Our new paper gives very simple algorithms that promise "multivalid" conformal prediction sets for exchangable data. This means they are valid not just marginally, but also conditionally on (intersecting!) group membership, and in a threshold calibrated manner. I'll explain!

Instead of making point predictions, we can quantify uncertainty by producing "prediction sets" --- sets of labels that contain the true label with (say) 90% probability. The problem is, in a k label prediction problem, there are $2^k$ prediction sets. The curse of dimensionality!

One of the great ideas of conformal prediction is that if we can find a good "non-conformity score" s(x,y) telling us how unusual a label y seems for features x, we can focus on a 1-parameter family of prediction sets $P(x, t) = \{y : s(x,y) < t\}$. Now the problem is just to find $t$.

The usual recipe in split conformal prediction is to use a holdout set of points (x,y) to find a $t$ such that $\Pr[s(x,y) \leq t] = 0.9$. Then over the randomness of new examples (x,y), we have that $\Pr[y \in P(x,t)] = 0.9$. This is a -marginal- guarantee: the randomness is over x and y.

Suppose we have a bunch of groups (subsets of the feature space) g that we think are prediction-relevant? g could record e.g. demographic or other attributes of people. We might want to promise $\Pr[y \in P(x,t) | x \in g] = 0.9$. Vanilla split conformal doesn't promise this.

If the groups g are disjoint, you could use a different threshold $t_g$ for each group --- but what if a single example can be a member of multiple groups? You can be conservative and use the largest threshold $t_g$ among all groups g that x is a member of, but this will over-cover.

The first insight here is that it no longer suffices to find a single threshold $t$ --- we need to find a function f mapping examples to thresholds, and to consider prediction sets $P(x,f(x)) =\{y : s(x,y) < f(x)\}$. The problem is to use a calibration set to train the function f.

Our first algorithm is super simple and given any set of (intersecting!) groups G, trains f such that for every $g \in G$, we have that for new examples, $\Pr[y \in P(x,f(x))|g\in G] = 0.9$. How? f just minimizes pinball loss over linear combinations of group indicator functions $g \in G$.

Now that we are using different thresholds f(x) for different x, you might worry that the threshold f(x) itself is correlated with coverage.
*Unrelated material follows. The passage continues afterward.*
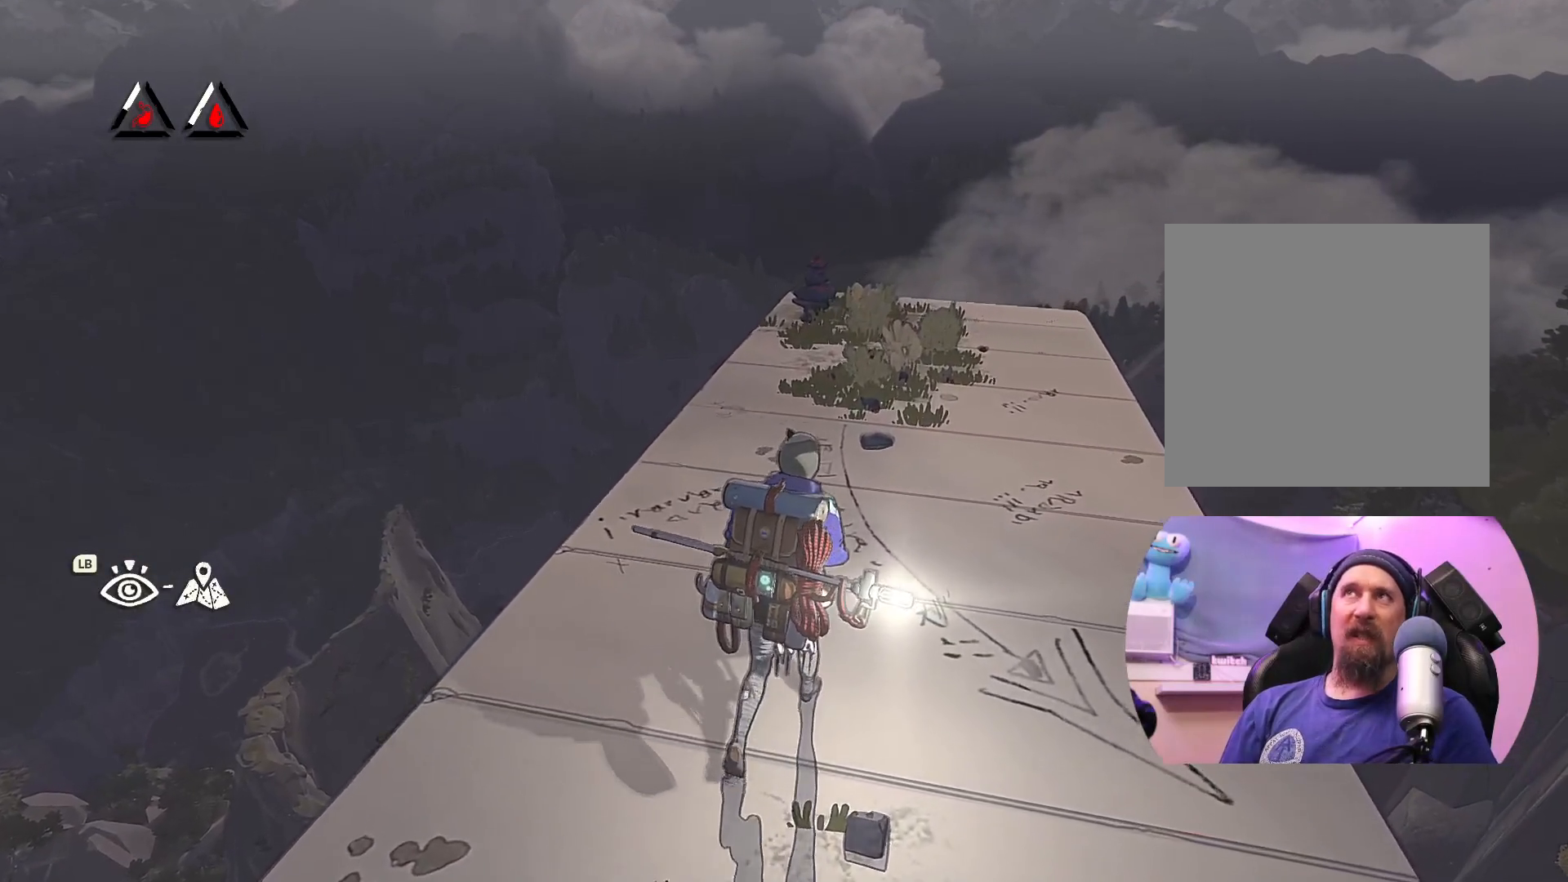
{"buttons": [], "left_stick": "up", "right_stick": "center", "events": []}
To make sure its not, we can also ask for threshold calibration: $\Pr[y \in P(x,f(x)) | x \in g, f(x) = t] = 0.9$ for all $g \in G$ and all t.

Our second algorithm trains f so that it has both group conditional and threshold calibrated coverage - what we call "full multivalid" coverage. It is also simple: It iteratively finds pairs $(g,t)$ on which multivalid coverage is violated empirically, and corrects the violations.

This is the batch analogue of what we did in our NeurIPS 2022 paper in the sequential setting, which I wrote about here: https://aaronsadventures.blogspot.com/2022/06/practical-robust-and-equitable.html The sequential setting is more difficult in many respects (no need to assume exchangable data!) but it requires labels at test time. Our new algorithms don't.

Both algorithms are very performant, taking a couple
of seconds to train on thousands of points. Our first algorithm gets nearly perfect group conditional coverage on real datasets,
and our second is never off by more than 1%, both improving significantly on baselines.

Our second algorithm gets better threshold calibration than our first (and compared to baselines), as expected. But perhaps surprisingly, our first algorithm performs quite well on calibration tests
--- significantly beating
baselines --- despite
no formal calibration guarantees.

Our techniques come from the algorithmic fairness literature --- we train f to satisfy quantile analogues of multicalibration and multi-accuracy. If you haven't
been paying attention to algorithmic fairness, maybe
you should start
--- there is interesting stuff
going on there! Check out e.g. the Simons Collaboration on Algorithmic Fairness

This is joint work with the excellent Chris Jung, Georgy Noarov, and Ramya Ramalingam.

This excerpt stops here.